Tackling issues like poverty, inequality, food security, water security and environmental degradation will remain necessary for international development after the Millennium Development Goals expire in 2015. It is my contention that – in the upcoming decades – African countries will need to define and bring their own priorities in terms of social, economic, cultural and political issues, into the debate.

Also at The Broker, Saskia Hollander responds to the HLP report:

It is all too easy to be fooled by rhetoric. Despite its promising transformative discourse, the HLP falls short of recognizing and tackling the economic and political power structures that hamper the desired transformative shifts.

And Indian campaign Wada Na Todo Abhiyan expresses its concerns:

We commend the Panel for their efforts to reach out to a diverse set of stakeholders and make the process participatory, which was a point of discontent with the way the current MDGs were formulated, and appreciate parts of its intent but also have some serious concerns around the fundamentals of the Report. At a glance, the huge shift as the Report states is of “partnership”, i.e. of turning to the private sector as well as civil society “within market principles”, making us quite worried and wary.
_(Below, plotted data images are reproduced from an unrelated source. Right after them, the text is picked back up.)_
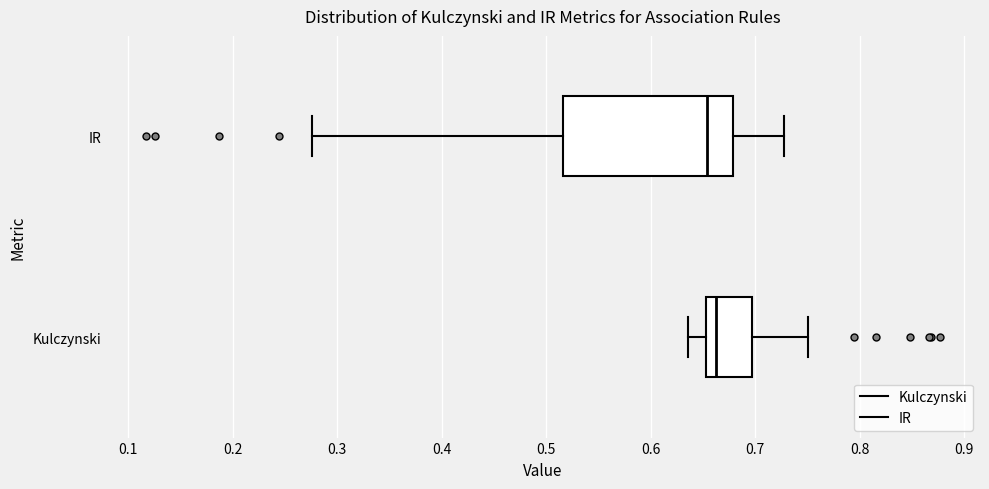

Reading bottom to top, read every box against the x-axis: the position of its median line, the range the box covers, and the ends of its whiskers. The values are not printed on the chart, so give them approximately, as read against the axis.

Kulczynski: median 0.66, box 0.65 to 0.70, whiskers 0.64 to 0.75
IR: median 0.65, box 0.52 to 0.68, whiskers 0.28 to 0.73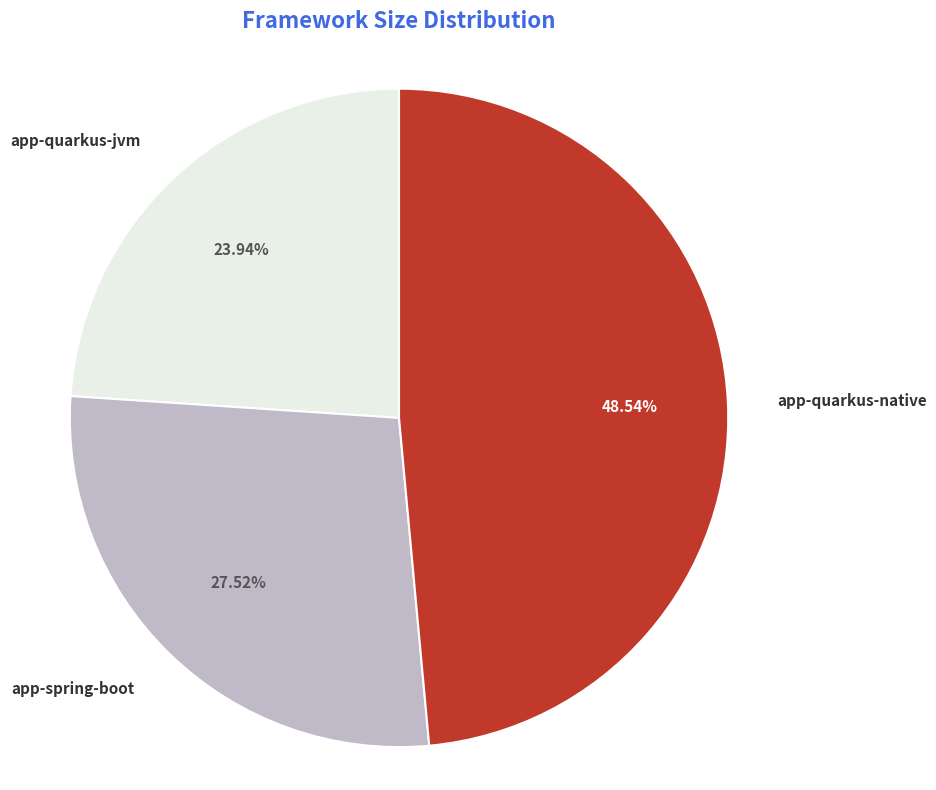

To the nearest percent, what is the difference between the largest and smallest slice percentages?

25%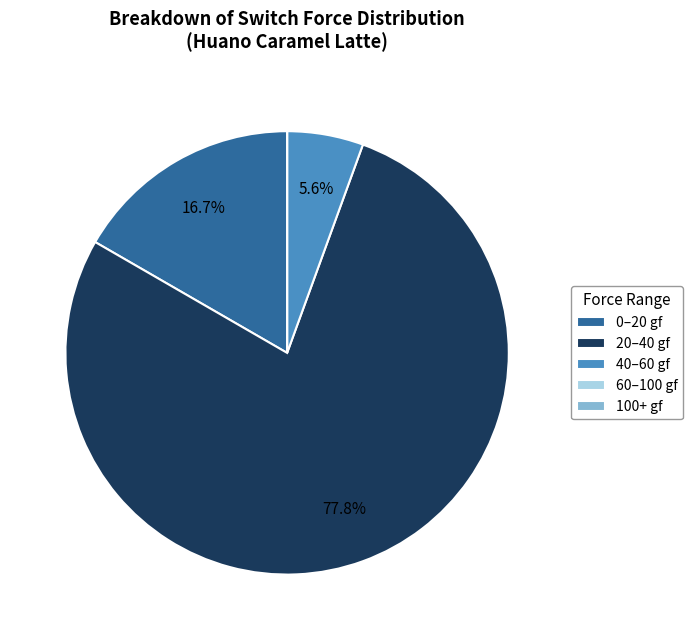

Is 0–20 gf the majority of the pie?

No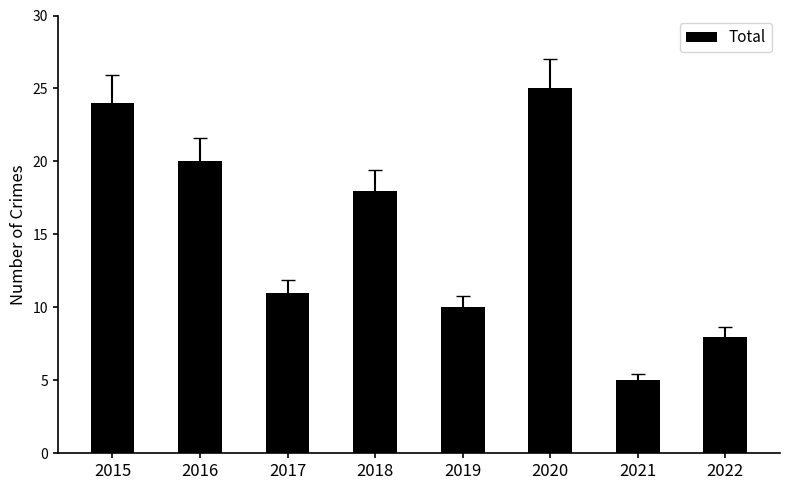

How many data points are less than 18?

4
Further, this big shift comes without a clear articulation of corporate accountability; it is limited to government “prompting” the multinationals, suggestions for companies to internally strengthen their mechanisms, “integrated reporting” and corporations being accountable to their shareholders (which they anyway are).

The Organisation for Economic Co-operation and Development (OECD), which helped to develop the MDGs, is calling for a development agenda not only aimed at the global and universal level, but also at the national level with specific targets adapted to the capacities of countries. It has summarised this two-level approach:

1. Level one: Establish a small set of global goals reflecting universally-agreed outcomes.
2. Level two: Each country translates the global goals into specific targets and indicators which reflect their specific level of development, context, responsibility and capacity. They should also include equality dimensions including gender equity and, where possible, make full use of data disaggregated by sex.

Acknowledging that the world has changed since the MDGs were formulated, the OECD has focused on eleven elements to help adapt to the new realities.

On his blog, Dan Smith of International Alert calls for the debate to continue:

My worry is that the positions taken in the HLP report, more than two years before the UN General Assembly votes through the new development goals, will be about as comprehensive and nuanced as official position-taking will get. From here, I would expect positions to narrow, to lose their challenge and depth while gaining in technocratic legitimacy. Accordingly, it seems time the debate gets properly under way so that doesn’t happen.

This post is part of a series by Global Voices bloggers for the OECD engaging with post-2015 ideas for development worldwide. The OECD is not responsible for the content in these posts.